(Stored dataset items)

_ _ _ _ _

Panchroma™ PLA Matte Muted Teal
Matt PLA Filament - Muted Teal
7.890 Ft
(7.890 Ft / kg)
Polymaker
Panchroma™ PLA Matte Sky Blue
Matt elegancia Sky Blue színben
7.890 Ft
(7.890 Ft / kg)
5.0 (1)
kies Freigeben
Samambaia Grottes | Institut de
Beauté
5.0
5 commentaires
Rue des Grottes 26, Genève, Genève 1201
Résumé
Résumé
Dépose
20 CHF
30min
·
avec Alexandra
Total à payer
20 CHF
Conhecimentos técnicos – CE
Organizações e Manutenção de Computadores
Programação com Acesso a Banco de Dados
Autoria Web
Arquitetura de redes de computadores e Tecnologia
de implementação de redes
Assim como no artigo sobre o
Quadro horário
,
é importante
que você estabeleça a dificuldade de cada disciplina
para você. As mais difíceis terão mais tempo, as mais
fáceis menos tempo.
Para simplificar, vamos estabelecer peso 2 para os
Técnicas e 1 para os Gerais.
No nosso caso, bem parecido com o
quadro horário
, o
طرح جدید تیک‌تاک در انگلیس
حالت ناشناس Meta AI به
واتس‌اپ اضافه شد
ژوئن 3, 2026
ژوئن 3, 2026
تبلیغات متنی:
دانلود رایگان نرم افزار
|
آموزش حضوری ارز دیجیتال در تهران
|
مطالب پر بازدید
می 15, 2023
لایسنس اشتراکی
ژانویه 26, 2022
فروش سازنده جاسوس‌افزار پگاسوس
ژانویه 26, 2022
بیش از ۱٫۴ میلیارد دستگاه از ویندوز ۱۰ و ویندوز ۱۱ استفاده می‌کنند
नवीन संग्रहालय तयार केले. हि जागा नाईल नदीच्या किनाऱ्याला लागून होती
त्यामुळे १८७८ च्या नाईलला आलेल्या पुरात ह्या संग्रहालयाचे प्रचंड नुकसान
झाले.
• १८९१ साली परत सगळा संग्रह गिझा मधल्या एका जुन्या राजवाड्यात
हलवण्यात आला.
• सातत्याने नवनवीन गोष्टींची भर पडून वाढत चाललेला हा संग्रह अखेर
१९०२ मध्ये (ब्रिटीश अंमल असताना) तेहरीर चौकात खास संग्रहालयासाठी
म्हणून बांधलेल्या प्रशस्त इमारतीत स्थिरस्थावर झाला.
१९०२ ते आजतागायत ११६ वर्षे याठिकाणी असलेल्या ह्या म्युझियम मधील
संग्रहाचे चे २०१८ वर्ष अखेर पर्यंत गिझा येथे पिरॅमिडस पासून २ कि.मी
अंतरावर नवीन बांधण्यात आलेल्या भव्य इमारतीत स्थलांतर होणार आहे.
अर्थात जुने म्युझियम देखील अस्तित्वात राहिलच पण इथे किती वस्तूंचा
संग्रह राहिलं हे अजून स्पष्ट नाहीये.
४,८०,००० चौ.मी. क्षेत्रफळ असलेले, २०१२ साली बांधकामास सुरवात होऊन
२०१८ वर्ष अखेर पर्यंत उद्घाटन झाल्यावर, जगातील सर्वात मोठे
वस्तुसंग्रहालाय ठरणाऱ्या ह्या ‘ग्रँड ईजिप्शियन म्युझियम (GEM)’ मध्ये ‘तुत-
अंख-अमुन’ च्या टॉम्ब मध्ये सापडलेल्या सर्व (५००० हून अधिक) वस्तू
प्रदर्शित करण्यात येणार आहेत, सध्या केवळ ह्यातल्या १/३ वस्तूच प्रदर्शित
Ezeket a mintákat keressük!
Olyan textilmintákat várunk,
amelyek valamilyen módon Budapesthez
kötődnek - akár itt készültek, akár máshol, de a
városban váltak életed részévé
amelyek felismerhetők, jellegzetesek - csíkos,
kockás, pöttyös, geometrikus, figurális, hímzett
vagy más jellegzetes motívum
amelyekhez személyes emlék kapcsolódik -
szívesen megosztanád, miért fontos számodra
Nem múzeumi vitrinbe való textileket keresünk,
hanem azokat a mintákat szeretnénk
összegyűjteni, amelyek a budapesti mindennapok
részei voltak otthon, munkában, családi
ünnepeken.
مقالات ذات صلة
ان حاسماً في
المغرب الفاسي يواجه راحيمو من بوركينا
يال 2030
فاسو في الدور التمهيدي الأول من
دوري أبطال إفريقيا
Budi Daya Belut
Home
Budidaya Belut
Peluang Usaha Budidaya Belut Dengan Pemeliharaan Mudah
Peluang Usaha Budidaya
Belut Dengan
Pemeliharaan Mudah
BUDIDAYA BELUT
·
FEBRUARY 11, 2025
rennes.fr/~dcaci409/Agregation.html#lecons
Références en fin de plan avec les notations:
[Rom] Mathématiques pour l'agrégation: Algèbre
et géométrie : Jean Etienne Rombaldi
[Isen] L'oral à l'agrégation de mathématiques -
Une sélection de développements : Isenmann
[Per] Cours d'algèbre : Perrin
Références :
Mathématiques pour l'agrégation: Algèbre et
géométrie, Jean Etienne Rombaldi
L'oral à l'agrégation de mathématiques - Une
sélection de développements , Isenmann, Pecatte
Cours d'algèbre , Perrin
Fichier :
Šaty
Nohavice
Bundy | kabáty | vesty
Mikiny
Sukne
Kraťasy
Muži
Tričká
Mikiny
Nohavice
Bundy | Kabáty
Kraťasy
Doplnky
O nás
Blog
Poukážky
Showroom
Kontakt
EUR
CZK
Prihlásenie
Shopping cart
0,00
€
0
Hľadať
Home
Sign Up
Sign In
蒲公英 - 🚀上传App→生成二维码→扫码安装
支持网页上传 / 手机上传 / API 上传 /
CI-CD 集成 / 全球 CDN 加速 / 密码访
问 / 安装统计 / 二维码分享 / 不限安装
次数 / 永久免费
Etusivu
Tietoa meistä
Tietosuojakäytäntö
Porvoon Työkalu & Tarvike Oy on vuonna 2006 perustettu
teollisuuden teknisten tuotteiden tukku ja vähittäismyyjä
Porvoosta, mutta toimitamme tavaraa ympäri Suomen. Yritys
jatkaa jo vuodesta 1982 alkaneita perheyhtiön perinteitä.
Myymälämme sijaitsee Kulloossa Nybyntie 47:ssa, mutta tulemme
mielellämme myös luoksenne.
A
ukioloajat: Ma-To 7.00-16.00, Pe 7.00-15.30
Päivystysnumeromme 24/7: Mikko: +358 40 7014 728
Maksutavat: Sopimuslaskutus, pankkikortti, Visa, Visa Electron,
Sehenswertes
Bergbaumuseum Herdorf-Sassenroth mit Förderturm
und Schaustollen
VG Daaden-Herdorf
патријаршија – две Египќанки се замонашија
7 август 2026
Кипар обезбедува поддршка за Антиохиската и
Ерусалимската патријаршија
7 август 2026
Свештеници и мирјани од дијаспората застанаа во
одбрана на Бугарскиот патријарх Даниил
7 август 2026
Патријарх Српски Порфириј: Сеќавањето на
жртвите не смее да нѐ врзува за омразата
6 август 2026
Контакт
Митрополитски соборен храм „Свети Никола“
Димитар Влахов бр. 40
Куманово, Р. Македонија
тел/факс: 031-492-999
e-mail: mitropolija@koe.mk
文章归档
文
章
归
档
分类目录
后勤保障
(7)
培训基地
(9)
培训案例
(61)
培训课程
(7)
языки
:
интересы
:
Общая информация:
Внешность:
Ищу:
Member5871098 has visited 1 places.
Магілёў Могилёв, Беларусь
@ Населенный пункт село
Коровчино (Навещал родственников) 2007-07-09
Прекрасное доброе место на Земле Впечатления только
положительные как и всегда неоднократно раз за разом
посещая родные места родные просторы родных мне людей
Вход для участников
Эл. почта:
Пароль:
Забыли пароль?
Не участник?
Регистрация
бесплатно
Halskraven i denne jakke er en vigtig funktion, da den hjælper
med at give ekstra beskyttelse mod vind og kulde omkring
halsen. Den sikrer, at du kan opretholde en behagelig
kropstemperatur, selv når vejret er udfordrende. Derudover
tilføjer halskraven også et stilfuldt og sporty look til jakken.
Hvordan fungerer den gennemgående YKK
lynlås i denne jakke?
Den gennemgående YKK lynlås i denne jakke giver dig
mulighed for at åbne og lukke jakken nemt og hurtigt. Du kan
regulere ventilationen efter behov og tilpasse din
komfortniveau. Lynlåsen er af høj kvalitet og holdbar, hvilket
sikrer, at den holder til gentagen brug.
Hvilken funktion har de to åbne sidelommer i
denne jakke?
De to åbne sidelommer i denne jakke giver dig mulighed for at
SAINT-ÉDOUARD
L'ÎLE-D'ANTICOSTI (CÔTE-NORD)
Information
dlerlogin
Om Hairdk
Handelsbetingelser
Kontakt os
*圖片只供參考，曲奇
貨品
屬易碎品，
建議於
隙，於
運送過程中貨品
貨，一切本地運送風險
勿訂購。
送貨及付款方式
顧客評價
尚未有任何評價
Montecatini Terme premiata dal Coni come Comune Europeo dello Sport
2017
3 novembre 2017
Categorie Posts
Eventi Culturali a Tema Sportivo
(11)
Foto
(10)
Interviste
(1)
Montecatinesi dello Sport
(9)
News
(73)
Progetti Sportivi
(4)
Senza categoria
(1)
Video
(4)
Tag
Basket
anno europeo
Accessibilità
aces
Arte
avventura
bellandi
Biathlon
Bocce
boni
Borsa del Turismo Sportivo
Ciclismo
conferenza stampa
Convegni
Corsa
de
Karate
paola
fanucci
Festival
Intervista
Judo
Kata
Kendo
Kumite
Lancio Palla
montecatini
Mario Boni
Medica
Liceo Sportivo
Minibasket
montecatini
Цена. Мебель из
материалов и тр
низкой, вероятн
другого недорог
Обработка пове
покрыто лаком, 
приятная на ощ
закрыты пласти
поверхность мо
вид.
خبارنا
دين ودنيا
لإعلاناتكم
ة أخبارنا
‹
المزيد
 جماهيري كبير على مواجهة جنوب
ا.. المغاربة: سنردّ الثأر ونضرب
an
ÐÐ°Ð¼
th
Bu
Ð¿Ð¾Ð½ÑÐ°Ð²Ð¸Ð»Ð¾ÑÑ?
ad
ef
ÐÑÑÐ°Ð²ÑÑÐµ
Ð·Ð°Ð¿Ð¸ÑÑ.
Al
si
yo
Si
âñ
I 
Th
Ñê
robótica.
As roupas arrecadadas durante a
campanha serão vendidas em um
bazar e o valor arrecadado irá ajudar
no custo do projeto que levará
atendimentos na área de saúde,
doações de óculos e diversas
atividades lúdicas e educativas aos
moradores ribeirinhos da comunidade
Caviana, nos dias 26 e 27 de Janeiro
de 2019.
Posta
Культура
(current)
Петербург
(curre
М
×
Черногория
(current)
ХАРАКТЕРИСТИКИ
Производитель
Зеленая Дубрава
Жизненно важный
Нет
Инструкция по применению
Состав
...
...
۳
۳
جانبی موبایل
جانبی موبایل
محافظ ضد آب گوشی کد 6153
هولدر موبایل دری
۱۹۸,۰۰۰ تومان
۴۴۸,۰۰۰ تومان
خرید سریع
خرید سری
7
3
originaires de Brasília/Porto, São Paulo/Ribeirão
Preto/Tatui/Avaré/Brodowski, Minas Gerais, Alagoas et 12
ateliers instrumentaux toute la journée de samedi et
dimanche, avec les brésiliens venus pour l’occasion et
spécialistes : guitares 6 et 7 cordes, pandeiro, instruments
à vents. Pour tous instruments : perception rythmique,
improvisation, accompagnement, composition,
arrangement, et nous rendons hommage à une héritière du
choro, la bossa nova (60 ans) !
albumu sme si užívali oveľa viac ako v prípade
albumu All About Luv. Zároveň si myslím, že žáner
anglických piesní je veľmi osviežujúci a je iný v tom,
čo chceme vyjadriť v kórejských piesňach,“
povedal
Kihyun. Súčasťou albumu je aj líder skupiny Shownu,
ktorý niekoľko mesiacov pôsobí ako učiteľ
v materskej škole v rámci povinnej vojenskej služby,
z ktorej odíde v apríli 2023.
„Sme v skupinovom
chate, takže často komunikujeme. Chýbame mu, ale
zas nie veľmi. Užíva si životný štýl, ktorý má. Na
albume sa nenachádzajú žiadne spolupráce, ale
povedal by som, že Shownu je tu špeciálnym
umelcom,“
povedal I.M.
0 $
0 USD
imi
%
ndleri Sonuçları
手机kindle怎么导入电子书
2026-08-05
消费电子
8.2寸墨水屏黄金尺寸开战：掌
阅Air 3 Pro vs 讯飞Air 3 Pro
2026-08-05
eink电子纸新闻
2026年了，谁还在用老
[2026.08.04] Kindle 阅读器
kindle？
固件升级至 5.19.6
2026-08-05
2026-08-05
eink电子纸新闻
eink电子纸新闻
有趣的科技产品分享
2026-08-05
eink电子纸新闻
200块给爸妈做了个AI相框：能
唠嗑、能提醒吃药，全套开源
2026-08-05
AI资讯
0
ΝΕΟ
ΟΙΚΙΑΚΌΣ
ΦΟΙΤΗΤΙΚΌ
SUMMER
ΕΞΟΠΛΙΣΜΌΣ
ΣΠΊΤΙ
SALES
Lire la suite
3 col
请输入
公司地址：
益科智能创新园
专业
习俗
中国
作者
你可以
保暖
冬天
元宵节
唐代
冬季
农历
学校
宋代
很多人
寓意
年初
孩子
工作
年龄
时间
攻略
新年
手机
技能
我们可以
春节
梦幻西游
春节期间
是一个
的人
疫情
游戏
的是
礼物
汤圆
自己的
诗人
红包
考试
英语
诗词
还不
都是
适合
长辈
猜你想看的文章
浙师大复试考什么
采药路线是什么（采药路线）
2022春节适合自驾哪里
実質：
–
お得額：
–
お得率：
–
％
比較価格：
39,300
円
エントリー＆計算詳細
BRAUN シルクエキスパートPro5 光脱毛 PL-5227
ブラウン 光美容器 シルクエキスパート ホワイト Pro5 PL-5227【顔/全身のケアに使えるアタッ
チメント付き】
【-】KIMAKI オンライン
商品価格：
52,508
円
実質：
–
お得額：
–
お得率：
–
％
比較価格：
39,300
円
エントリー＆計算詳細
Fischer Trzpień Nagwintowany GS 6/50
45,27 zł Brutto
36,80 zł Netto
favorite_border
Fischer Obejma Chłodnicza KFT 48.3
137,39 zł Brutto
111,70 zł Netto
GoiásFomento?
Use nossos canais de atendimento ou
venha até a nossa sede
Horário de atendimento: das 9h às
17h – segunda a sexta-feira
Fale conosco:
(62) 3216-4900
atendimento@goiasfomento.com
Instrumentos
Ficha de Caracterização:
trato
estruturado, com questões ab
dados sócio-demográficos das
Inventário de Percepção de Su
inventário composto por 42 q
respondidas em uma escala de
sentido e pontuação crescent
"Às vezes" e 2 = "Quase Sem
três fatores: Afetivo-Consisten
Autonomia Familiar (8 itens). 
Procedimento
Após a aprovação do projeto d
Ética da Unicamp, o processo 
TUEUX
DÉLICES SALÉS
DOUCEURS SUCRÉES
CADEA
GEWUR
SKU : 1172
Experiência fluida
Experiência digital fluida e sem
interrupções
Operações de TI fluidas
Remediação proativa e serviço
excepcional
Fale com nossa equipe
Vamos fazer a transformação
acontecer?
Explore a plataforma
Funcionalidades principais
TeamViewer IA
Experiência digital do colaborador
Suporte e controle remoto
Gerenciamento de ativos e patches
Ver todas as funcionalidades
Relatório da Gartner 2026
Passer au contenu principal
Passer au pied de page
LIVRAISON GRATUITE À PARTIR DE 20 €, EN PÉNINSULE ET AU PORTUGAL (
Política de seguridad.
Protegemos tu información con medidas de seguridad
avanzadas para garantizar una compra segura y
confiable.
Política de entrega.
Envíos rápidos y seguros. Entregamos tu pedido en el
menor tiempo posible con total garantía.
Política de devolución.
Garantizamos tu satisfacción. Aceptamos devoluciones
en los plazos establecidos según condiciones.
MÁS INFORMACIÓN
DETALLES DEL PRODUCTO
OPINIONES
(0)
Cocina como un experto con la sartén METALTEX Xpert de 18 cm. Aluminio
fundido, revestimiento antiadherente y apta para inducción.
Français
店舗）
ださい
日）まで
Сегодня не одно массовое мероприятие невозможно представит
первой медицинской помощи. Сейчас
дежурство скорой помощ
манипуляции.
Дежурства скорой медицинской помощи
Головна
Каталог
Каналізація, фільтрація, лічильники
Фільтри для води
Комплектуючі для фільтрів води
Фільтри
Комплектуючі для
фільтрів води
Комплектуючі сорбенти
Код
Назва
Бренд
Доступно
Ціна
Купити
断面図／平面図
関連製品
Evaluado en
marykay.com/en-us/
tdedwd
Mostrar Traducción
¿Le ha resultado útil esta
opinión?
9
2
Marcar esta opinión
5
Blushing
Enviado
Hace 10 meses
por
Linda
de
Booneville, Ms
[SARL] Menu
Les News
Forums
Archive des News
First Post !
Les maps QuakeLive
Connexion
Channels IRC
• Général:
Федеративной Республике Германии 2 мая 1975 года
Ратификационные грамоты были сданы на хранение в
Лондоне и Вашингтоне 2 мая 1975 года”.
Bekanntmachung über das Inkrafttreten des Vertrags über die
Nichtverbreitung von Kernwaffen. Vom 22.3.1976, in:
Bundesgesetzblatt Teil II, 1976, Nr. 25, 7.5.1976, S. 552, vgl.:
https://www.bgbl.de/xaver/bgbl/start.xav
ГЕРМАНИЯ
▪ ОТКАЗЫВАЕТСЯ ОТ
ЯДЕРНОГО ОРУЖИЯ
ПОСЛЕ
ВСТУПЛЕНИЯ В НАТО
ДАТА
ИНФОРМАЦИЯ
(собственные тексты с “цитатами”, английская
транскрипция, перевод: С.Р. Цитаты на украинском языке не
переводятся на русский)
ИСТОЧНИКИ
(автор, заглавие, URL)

_ _ _ _ _

YOUR ASSIGNMENT: From the entries, report every line in which the string "jakken" occurs.

RESPONSE AREA:
tilføjer halskraven også et stilfuldt og sporty look til jakken.
mulighed for at åbne og lukke jakken nemt og hurtigt. Du kan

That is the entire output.